### The records
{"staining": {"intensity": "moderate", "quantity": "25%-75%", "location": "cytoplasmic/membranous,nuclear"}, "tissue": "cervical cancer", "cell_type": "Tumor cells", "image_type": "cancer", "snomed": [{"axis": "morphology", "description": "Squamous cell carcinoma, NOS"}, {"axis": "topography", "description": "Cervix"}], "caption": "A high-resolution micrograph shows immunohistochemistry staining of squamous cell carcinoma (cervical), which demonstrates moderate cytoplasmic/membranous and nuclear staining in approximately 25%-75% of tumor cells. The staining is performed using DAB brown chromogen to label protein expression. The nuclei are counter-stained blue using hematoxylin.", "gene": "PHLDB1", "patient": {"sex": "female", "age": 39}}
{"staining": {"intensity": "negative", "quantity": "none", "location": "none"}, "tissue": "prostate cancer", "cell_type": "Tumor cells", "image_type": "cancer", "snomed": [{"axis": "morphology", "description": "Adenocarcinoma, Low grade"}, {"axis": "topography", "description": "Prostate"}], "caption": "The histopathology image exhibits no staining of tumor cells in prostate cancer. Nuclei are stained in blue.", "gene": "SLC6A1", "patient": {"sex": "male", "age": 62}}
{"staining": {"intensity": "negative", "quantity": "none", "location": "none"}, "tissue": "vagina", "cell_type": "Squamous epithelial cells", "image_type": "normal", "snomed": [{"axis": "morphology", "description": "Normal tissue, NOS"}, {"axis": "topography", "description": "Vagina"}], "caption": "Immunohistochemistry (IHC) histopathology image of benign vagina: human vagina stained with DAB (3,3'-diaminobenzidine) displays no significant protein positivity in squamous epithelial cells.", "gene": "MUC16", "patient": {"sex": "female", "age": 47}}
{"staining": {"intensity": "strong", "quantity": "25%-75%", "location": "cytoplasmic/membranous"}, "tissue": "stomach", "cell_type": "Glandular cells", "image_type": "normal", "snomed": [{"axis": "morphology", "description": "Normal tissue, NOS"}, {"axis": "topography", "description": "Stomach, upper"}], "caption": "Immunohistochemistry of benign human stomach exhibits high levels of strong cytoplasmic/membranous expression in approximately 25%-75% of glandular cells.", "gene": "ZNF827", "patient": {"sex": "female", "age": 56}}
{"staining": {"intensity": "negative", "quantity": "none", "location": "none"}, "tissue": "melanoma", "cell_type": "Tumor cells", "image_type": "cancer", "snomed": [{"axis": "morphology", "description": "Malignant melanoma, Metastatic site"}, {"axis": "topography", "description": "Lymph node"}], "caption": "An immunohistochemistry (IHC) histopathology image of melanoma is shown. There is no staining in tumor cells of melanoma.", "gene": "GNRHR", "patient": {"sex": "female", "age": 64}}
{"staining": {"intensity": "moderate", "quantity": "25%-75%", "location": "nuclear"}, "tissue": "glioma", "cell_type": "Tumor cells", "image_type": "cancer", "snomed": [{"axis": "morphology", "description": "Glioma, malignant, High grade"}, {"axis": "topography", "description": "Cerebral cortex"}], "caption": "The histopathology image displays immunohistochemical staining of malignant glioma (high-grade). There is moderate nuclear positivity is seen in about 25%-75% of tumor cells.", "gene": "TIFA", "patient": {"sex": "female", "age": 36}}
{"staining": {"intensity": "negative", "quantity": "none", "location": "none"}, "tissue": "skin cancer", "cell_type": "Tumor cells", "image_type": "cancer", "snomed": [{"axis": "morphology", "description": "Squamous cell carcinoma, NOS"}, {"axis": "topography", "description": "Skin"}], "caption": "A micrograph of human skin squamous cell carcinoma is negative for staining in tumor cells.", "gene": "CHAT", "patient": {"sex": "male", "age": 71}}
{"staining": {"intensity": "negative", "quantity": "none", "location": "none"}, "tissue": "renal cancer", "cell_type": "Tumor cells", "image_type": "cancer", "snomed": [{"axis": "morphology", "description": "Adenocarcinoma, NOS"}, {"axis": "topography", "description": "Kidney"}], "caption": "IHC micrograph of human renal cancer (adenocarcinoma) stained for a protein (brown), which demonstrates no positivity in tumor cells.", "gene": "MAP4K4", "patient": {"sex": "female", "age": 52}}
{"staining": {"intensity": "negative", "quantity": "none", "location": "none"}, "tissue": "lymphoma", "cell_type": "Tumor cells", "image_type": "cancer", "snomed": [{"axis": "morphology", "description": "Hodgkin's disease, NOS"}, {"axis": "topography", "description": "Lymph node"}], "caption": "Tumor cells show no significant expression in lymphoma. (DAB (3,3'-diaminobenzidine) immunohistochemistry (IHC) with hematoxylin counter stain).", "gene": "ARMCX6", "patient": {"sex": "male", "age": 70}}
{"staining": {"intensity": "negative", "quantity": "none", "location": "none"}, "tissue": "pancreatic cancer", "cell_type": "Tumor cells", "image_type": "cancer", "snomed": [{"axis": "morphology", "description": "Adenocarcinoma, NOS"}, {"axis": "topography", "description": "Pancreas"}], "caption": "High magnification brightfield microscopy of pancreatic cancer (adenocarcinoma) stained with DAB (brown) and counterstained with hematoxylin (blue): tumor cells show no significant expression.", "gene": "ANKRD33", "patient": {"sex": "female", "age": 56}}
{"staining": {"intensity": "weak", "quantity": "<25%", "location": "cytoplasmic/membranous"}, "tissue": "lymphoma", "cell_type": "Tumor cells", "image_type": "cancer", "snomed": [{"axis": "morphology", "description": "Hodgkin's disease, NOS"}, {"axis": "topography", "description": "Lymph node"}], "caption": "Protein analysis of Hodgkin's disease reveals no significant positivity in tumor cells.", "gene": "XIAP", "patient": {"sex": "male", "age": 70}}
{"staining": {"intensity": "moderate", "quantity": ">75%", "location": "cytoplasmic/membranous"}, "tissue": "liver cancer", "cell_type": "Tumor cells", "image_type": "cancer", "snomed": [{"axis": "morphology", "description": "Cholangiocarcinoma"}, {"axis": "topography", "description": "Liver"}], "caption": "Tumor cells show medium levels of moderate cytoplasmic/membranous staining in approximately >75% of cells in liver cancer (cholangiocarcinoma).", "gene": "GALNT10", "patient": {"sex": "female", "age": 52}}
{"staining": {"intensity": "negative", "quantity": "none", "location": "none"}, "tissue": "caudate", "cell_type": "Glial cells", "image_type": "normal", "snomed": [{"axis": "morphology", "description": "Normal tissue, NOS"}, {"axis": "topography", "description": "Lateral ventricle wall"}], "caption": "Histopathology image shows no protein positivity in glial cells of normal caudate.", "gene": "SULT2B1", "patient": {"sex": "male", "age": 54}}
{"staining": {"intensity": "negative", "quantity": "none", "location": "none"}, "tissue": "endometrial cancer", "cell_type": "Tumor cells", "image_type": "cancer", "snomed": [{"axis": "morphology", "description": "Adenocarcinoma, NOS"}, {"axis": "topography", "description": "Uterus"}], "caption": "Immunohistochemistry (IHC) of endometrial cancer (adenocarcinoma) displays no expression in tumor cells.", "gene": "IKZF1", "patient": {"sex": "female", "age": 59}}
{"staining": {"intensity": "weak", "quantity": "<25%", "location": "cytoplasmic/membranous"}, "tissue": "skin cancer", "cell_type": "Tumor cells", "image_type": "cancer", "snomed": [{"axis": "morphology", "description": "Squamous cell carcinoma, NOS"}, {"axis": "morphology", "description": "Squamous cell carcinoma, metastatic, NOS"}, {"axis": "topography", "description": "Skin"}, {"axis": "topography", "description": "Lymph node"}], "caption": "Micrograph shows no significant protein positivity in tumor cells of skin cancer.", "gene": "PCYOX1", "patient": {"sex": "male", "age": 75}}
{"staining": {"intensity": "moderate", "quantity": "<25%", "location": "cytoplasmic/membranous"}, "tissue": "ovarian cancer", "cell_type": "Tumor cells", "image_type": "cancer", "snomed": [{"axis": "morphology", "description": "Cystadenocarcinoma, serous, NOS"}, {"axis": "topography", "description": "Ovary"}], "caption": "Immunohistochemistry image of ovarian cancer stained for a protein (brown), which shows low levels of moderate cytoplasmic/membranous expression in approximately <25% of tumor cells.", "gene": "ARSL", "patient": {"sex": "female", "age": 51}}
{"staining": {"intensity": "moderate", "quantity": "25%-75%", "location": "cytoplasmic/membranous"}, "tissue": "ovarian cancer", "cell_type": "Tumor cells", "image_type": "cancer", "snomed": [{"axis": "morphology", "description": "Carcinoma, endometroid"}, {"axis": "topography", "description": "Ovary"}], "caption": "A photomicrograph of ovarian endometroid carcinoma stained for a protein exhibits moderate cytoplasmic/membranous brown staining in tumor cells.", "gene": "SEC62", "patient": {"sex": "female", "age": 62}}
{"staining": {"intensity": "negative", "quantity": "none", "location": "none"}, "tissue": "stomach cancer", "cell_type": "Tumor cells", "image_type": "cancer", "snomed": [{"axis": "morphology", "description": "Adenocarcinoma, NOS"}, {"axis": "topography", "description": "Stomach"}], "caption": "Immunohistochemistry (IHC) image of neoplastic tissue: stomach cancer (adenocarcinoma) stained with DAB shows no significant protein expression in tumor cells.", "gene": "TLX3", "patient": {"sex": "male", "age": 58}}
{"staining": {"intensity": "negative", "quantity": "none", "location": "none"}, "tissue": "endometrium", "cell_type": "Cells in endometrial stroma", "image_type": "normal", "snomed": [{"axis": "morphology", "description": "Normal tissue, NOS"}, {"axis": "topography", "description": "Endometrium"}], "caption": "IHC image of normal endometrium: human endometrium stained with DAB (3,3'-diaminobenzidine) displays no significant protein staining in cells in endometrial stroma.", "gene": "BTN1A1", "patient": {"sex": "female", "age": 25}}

### Task to carry out
Set down, exactly as they stand above, the lines starting with the line with "magnification brightfield microscopy" and going on through the line with "analysis of Hodgkin's", and no others.

### Response for this exercise
{"staining": {"intensity": "negative", "quantity": "none", "location": "none"}, "tissue": "pancreatic cancer", "cell_type": "Tumor cells", "image_type": "cancer", "snomed": [{"axis": "morphology", "description": "Adenocarcinoma, NOS"}, {"axis": "topography", "description": "Pancreas"}], "caption": "High magnification brightfield microscopy of pancreatic cancer (adenocarcinoma) stained with DAB (brown) and counterstained with hematoxylin (blue): tumor cells show no significant expression.", "gene": "ANKRD33", "patient": {"sex": "female", "age": 56}}
{"staining": {"intensity": "weak", "quantity": "<25%", "location": "cytoplasmic/membranous"}, "tissue": "lymphoma", "cell_type": "Tumor cells", "image_type": "cancer", "snomed": [{"axis": "morphology", "description": "Hodgkin's disease, NOS"}, {"axis": "topography", "description": "Lymph node"}], "caption": "Protein analysis of Hodgkin's disease reveals no significant positivity in tumor cells.", "gene": "XIAP", "patient": {"sex": "male", "age": 70}}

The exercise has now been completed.